» **EXTRACT TO READ**
All images © Angelo Vignali

Angelo Vignali (1987) is an artist based in Milan. His interest is focused on personal and vernacular narratives that show universal themes. He investigates the relationship between memory and time through the use of different media such as archive photos, sculpture and installations. He creates short visual circuits that reflect on how these elements influence our perception of reality. His primary sources are the objects and photographs taken from family albums: these documents tell a personal narrative that crosses over the record history of significant events.

When he was a child, he developed an interest in cameras and dealt with “photographic objects of the time”. In a way “photography was not a discovery of something, it was a decision to deepen something that has always been there, because it was part of my daily life” as Vignali says.

Indeed, after he graduated in Architecture from the Polytechnic of Genoa, he obtained a master’s degree in Photography at Iuav University of Venice.
His first book, Flattened in Time and Space, published by Witty Books (2020) was shortlisted at the MACK First Book Award and the Fiebre Dummy Award and was then exhibited at the MAR – Museum of Art in the city of Ravenna.
In 2021 his new project, How to Raise a Hand, was shortlisted for the Images Vevey Book Award and Self Publish Riga. The work won the Open Call of Images Gibellina and received the special mention of the Andy Rocchelli Grant of Cesura. In 2022 How to Raise a Hand is published by Witty Books and exhibited in the Belfast Photo Festival and as a solo exhibition at MUCHO MAS! (Turin).

His proximity to images grew also thanks to the influence of his family; his father was an illustrator and was using photos as a reference point for his drawings and his mother had a strong interest in cameras and darkrooms. The creation of this imaginary around family albums has its roots back in time and this element is carried on also in his first project Flattened in Time and Space where the author uses the photos from his family albums and reconstructs the plot through a reassembly process.

It seems extraordinary how everyday objects manage to create a relationship with time and space by erasing these two categories.

» **SUPPLIED ENTRIES**
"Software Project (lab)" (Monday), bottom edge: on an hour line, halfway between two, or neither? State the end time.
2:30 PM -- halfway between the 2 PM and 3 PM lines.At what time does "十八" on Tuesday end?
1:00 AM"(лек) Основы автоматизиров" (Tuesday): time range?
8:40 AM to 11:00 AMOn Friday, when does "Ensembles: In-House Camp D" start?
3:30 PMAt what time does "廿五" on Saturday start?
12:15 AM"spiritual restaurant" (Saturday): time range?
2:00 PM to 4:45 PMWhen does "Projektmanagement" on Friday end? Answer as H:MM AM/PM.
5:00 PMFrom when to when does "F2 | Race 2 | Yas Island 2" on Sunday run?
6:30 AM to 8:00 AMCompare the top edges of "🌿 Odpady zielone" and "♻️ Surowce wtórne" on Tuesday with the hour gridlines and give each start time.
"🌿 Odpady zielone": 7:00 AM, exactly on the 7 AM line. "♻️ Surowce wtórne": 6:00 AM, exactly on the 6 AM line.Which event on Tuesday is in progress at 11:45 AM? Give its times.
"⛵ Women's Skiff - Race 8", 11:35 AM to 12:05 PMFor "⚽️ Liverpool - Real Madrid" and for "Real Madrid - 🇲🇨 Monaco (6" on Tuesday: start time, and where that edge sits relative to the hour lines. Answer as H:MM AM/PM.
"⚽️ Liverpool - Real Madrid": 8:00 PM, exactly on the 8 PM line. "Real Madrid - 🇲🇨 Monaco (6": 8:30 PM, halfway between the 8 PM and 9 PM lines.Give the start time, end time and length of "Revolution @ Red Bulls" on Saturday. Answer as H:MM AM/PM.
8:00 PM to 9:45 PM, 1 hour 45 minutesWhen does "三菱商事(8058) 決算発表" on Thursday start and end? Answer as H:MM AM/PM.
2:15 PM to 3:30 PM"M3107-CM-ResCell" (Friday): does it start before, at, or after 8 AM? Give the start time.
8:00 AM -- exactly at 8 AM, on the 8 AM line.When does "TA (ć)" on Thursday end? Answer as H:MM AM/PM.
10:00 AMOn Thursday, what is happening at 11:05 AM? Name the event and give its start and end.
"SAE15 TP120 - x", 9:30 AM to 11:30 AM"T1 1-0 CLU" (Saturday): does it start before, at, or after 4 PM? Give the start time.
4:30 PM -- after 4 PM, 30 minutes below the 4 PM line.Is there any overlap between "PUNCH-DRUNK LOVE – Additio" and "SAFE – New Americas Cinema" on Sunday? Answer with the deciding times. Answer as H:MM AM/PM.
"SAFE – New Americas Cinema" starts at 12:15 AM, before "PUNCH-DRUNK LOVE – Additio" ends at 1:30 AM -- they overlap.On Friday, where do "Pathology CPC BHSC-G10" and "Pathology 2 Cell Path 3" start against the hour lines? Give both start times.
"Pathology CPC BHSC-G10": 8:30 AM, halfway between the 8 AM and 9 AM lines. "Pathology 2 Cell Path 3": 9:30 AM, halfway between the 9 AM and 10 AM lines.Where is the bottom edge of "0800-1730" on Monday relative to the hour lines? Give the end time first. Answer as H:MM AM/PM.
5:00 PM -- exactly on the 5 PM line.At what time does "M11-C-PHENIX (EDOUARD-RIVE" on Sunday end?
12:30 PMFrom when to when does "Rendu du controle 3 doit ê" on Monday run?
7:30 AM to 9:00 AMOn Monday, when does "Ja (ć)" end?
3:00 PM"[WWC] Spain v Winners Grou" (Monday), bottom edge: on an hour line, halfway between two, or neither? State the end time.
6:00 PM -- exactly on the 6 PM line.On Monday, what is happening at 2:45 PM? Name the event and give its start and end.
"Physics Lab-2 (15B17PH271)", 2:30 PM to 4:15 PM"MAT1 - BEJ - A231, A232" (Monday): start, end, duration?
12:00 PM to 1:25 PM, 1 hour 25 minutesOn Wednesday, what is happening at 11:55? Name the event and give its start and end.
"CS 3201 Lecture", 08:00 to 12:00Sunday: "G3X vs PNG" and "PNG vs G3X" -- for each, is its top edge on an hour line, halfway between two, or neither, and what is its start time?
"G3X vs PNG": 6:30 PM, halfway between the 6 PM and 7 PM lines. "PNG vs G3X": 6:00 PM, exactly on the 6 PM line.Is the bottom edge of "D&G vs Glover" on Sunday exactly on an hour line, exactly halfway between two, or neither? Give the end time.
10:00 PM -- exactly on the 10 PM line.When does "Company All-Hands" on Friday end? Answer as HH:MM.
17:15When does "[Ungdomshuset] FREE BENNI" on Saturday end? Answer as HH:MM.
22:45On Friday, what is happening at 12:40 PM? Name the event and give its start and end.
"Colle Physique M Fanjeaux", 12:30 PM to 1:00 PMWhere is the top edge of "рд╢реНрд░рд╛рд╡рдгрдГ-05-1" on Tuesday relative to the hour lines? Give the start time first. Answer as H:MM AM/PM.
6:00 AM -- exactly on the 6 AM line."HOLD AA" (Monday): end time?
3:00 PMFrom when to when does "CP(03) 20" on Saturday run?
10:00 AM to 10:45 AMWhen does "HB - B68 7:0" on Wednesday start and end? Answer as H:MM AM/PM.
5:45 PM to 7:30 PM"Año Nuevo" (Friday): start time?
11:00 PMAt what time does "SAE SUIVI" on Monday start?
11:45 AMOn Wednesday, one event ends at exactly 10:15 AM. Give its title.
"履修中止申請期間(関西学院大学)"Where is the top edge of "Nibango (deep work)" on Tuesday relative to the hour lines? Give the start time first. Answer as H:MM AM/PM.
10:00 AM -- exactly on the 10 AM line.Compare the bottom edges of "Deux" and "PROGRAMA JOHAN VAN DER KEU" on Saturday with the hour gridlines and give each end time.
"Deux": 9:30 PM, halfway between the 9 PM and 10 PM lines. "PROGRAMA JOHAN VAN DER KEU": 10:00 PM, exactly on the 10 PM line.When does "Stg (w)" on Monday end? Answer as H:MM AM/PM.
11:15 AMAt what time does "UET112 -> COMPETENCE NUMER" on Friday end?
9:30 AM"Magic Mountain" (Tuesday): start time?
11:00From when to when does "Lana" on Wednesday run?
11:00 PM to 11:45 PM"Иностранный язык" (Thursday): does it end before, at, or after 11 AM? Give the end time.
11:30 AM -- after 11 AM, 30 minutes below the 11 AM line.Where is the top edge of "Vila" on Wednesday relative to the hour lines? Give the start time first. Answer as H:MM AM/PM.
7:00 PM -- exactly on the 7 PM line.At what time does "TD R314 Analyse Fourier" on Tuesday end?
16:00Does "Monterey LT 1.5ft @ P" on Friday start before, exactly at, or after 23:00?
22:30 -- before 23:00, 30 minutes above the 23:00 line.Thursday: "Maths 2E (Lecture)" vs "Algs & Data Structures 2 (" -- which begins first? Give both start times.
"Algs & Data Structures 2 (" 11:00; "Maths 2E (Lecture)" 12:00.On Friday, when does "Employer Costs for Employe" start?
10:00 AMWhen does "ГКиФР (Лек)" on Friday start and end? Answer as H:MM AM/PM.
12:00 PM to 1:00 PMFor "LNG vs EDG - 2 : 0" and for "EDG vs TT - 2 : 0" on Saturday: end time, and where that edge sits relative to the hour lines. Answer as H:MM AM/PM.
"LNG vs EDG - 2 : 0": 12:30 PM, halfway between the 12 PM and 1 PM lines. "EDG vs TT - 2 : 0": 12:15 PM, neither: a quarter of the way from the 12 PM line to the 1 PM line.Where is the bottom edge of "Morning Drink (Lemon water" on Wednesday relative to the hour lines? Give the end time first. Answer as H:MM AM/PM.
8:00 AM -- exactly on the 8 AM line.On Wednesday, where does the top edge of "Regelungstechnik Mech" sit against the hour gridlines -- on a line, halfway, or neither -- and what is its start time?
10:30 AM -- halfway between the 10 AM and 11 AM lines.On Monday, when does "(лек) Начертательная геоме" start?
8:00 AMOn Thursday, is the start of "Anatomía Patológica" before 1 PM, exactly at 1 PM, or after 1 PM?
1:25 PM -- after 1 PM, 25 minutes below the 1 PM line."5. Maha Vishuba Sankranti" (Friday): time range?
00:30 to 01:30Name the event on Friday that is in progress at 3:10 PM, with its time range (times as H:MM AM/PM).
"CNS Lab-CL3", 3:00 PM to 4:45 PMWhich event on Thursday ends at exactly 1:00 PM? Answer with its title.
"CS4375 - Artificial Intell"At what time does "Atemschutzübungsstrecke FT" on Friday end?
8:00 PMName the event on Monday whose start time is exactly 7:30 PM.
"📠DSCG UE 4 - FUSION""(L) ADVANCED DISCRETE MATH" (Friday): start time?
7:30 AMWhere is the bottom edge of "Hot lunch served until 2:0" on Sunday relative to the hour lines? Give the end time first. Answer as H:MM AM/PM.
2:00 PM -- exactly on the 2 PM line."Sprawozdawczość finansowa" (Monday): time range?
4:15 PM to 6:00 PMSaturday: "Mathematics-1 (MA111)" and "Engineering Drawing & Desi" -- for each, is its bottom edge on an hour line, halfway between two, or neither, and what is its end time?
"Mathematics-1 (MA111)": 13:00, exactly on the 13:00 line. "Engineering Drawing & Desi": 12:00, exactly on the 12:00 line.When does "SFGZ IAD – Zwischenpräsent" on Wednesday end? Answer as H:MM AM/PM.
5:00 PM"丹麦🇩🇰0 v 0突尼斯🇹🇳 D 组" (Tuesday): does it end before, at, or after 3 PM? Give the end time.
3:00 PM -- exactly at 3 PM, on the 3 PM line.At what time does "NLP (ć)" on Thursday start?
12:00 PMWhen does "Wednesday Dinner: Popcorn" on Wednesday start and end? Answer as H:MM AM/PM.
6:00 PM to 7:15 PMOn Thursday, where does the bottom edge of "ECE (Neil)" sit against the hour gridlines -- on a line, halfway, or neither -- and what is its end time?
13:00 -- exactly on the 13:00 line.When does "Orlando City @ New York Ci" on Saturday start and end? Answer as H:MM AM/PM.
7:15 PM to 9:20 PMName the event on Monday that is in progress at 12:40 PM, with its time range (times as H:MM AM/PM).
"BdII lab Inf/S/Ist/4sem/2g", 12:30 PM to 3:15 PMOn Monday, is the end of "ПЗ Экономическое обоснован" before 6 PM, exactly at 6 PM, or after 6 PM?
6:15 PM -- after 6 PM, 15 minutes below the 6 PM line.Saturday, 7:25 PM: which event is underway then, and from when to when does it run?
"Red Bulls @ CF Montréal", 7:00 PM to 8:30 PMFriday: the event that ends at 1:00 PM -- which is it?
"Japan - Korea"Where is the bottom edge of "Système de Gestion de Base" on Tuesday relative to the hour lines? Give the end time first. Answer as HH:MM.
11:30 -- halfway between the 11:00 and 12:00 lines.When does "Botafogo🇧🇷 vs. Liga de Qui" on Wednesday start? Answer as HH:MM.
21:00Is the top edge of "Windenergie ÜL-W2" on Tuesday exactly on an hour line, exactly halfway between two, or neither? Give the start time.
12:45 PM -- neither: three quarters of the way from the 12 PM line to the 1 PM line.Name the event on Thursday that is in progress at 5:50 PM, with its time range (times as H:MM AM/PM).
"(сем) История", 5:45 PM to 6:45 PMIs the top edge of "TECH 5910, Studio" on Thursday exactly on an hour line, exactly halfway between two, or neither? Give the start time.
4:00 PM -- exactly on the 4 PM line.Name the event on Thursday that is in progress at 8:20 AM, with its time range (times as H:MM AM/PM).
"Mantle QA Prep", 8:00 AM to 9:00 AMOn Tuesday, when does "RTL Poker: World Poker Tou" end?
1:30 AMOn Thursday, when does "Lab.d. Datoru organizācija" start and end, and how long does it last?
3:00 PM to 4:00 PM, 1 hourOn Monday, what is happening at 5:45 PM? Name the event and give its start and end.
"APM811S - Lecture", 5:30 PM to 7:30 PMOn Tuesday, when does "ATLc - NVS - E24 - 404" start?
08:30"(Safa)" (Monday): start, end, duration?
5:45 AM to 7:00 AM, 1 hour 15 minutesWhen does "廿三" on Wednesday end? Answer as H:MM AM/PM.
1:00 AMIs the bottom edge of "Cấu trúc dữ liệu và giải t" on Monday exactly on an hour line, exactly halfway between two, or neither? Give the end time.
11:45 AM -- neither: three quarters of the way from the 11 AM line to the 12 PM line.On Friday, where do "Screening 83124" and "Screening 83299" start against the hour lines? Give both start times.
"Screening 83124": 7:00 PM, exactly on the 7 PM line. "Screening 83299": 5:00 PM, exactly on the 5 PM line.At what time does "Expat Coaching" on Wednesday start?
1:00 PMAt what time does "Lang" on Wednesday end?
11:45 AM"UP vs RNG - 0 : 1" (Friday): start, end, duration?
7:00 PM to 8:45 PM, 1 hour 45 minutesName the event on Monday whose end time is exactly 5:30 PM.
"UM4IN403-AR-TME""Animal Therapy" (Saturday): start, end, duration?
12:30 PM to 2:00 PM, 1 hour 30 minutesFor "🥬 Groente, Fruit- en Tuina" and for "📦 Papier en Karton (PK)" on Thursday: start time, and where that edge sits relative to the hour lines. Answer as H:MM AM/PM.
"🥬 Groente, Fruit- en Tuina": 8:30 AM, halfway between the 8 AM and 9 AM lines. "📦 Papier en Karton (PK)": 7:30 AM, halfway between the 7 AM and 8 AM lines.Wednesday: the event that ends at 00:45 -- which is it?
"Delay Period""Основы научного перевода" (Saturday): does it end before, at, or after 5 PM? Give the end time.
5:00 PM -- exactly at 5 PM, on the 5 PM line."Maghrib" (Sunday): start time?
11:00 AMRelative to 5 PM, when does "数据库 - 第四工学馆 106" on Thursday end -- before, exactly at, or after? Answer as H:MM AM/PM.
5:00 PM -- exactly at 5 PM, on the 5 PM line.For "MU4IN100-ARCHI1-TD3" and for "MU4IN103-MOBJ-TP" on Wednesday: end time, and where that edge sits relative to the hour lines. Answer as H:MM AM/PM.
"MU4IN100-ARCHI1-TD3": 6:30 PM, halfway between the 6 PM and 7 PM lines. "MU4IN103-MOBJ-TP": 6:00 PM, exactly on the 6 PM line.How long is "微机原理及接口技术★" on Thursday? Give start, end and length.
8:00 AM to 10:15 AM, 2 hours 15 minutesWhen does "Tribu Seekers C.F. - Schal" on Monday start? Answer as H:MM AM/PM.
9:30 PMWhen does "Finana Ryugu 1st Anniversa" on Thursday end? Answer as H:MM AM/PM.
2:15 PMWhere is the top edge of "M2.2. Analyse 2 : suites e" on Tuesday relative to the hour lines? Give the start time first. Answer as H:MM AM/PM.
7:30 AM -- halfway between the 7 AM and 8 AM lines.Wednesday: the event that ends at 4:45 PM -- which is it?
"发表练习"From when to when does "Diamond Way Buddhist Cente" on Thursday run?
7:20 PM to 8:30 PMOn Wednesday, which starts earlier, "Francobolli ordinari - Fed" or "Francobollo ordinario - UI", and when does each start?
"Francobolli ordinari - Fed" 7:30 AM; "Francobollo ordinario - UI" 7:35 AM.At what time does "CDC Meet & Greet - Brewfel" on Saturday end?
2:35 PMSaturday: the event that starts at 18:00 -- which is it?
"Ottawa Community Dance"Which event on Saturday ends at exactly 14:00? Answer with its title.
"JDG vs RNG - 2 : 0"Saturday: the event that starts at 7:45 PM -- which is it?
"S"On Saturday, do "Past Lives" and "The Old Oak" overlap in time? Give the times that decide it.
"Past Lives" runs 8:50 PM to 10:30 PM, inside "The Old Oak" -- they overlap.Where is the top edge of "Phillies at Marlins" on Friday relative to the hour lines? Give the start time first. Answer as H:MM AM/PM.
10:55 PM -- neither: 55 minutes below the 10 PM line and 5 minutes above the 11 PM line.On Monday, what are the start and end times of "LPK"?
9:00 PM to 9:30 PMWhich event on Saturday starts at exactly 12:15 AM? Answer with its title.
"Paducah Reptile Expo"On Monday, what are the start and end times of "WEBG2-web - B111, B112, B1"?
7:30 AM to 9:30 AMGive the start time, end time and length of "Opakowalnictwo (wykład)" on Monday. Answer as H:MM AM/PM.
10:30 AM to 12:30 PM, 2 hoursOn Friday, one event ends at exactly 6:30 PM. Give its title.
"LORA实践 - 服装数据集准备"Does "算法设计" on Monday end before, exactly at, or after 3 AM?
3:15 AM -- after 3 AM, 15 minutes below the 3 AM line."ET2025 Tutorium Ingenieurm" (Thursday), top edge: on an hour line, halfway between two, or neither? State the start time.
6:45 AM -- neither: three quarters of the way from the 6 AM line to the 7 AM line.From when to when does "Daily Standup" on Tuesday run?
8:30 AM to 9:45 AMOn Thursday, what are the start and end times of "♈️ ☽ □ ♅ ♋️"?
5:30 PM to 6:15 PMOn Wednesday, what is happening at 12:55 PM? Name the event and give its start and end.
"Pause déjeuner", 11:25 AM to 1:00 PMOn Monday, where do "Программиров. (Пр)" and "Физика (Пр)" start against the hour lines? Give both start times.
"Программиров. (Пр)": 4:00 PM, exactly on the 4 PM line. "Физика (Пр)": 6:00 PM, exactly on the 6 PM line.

» **TASK INSTRUCTIONS**
1. Retype, word for word, the part of the artist profile that opens with the words containing "Angelo Vignali (1987)" and closes with "of significant events.".
2. Name every award or selection that, according to the artist profile, one of his books was shortlisted for.
3. Answer these questions from the artist profile:
(a) Where did he graduate in Architecture?
(b) Which publisher brought out Flattened in Time and Space?
(c) Where was How to Raise a Hand shown as a solo exhibition?

» **EXERCISE RESPONSES**
1.
Angelo Vignali (1987) is an artist based in Milan. His interest is focused on personal and vernacular narratives that show universal themes. He investigates the relationship between memory and time through the use of different media such as archive photos, sculpture and installations. He creates short visual circuits that reflect on how these elements influence our perception of reality. His primary sources are the objects and photographs taken from family albums: these documents tell a personal narrative that crosses over the record history of significant events.

2.
MACK First Book Award
Fiebre Dummy Award
Images Vevey Book Award
Self Publish Riga

3.
(a) The Polytechnic of Genoa.
(b) Witty Books.
(c) MUCHO MAS! in Turin.